**Belge Alıntısı**
^^^^^^^^

Ticari davalar TTK m.4’te düzenlenmiştir:
“1) Her iki tarafın da ticari işletmesiyle ilgili hususlardan doğan hukuk davaları ve çekişmesiz yargı işleri ile tarafların tacir olup olmadıklarına bakılmaksızın;
a) Bu Kanunda,…denilerek söz konusu talep TTK 553.madde kapsamından kaynaklı iş bu dava TTK’da düznenlendiğinden mutlak ticari davadır.
6100 sayılı Hukuk Muhakemeleri Kanunu (HMK)’nın 114 maddesinde, dava şartları açıkça sayılmış olup, mahkeme tarafından resen gözetilir.
HUAK m. 18/A (2) hükmünde dava şartı arabuluculuğa mutlaka dava açmadan önce başvurulması zorunlu tutulmuştur.
Mahkemenin dava açmadan önce dava şartı arabuluculuğa başvurulmadığını tespit etmesi halinde davayı dava şartı yokluğundan usulden reddeder.
6235 sayılı HUAK m. 18/A (2) hükmünün kesin anlatımı nedeniyle tarafların dava şartı arabuluculuğa başvurmaları için HMK m.115’te öngörülen bir haftalık kesin süre veremez. Dava şartı arabuluculuğa başvurulup başvurulmadığına dava tarihi itibariyle bakılır.
HM 114/2 ye göre 2) Diğer kanunlarda yer alan dava şartlarına ilişkin hükümler saklıdır. denilerek özel kanunlarla da özel dava şartı getirildiğinden resen inceleme yapılacağı sabittir.
Davacı tarafından yukarıda anılan mevzuat uyarınca dava tarihi itibariyle arabuluculuğa başvurduğundan bahsetmediği gibi buna ilişkin tutanağının sunulmadığı da görülmüştür. Söz konu dava şartı davanın başında olması gereken ve tamamlanabilir bir dava şartı da değildir.

^^^^^^^^

**Girdi Verileri**
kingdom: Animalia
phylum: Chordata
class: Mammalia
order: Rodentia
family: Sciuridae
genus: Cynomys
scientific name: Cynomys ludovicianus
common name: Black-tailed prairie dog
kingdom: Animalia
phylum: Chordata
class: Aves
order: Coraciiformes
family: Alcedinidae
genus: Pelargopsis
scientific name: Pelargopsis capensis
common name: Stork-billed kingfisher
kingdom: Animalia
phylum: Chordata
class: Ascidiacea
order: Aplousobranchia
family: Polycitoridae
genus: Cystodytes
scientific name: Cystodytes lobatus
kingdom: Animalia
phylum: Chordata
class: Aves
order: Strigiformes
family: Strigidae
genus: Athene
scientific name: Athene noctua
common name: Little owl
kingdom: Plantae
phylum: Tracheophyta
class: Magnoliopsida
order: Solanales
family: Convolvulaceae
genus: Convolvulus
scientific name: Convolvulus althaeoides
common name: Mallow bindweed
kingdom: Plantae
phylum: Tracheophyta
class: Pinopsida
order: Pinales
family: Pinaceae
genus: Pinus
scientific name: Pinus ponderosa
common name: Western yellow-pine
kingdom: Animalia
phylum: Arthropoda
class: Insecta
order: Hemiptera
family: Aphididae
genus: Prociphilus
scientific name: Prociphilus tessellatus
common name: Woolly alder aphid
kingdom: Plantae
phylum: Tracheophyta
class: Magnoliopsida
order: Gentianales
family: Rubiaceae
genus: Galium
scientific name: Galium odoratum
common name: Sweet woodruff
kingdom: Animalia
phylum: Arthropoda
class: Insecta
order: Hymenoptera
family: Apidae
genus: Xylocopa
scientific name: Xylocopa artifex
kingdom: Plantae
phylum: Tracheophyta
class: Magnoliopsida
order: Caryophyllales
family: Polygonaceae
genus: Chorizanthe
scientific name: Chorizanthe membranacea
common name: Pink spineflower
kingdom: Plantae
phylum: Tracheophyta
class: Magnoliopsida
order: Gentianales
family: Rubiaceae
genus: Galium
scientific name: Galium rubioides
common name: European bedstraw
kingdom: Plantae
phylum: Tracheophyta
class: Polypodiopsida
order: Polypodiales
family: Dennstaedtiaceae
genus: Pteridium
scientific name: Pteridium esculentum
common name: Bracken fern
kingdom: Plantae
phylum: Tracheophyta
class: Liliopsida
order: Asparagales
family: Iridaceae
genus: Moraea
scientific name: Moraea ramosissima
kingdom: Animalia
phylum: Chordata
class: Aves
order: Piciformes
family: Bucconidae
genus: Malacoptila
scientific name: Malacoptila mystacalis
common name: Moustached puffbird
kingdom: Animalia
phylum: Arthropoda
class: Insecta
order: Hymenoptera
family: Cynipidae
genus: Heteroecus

^^^^^^^^

**Yapılacak İşler**
1. Belge alıntısına göre aşağıdaki soruları yanıtlayın:
(a) Ticari davalar hangi kanun maddesinde düzenlenmiştir?
(b) Dava şartları Hukuk Muhakemeleri Kanunu'nun kaçıncı maddesinde sayılmıştır?
(c) Dava şartı arabuluculuğa başvurulup başvurulmadığına hangi tarih itibariyle bakılır?
2. Listede "common name: Stork-billed kingfisher" ifadesini içeren satırdan "scientific name: Pteridium esculentum" ifadesini içeren satıra kadar olan satırları, iki uç satır da dahil olmak üzere, hiç değiştirmeden yazın.

**Çözümlü Yanıtlar**
1.
(a) TTK m.4
(b) 114. madde
(c) Dava tarihi itibariyle

2.
common name: Stork-billed kingfisher
kingdom: Animalia
phylum: Chordata
class: Ascidiacea
order: Aplousobranchia
family: Polycitoridae
genus: Cystodytes
scientific name: Cystodytes lobatus
kingdom: Animalia
phylum: Chordata
class: Aves
order: Strigiformes
family: Strigidae
genus: Athene
scientific name: Athene noctua
common name: Little owl
kingdom: Plantae
phylum: Tracheophyta
class: Magnoliopsida
order: Solanales
family: Convolvulaceae
genus: Convolvulus
scientific name: Convolvulus althaeoides
common name: Mallow bindweed
kingdom: Plantae
phylum: Tracheophyta
class: Pinopsida
order: Pinales
family: Pinaceae
genus: Pinus
scientific name: Pinus ponderosa
common name: Western yellow-pine
kingdom: Animalia
phylum: Arthropoda
class: Insecta
order: Hemiptera
family: Aphididae
genus: Prociphilus
scientific name: Prociphilus tessellatus
common name: Woolly alder aphid
kingdom: Plantae
phylum: Tracheophyta
class: Magnoliopsida
order: Gentianales
family: Rubiaceae
genus: Galium
scientific name: Galium odoratum
common name: Sweet woodruff
kingdom: Animalia
phylum: Arthropoda
class: Insecta
order: Hymenoptera
family: Apidae
genus: Xylocopa
scientific name: Xylocopa artifex
kingdom: Plantae
phylum: Tracheophyta
class: Magnoliopsida
order: Caryophyllales
family: Polygonaceae
genus: Chorizanthe
scientific name: Chorizanthe membranacea
common name: Pink spineflower
kingdom: Plantae
phylum: Tracheophyta
class: Magnoliopsida
order: Gentianales
family: Rubiaceae
genus: Galium
scientific name: Galium rubioides
common name: European bedstraw
kingdom: Plantae
phylum: Tracheophyta
class: Polypodiopsida
order: Polypodiales
family: Dennstaedtiaceae
genus: Pteridium
scientific name: Pteridium esculentum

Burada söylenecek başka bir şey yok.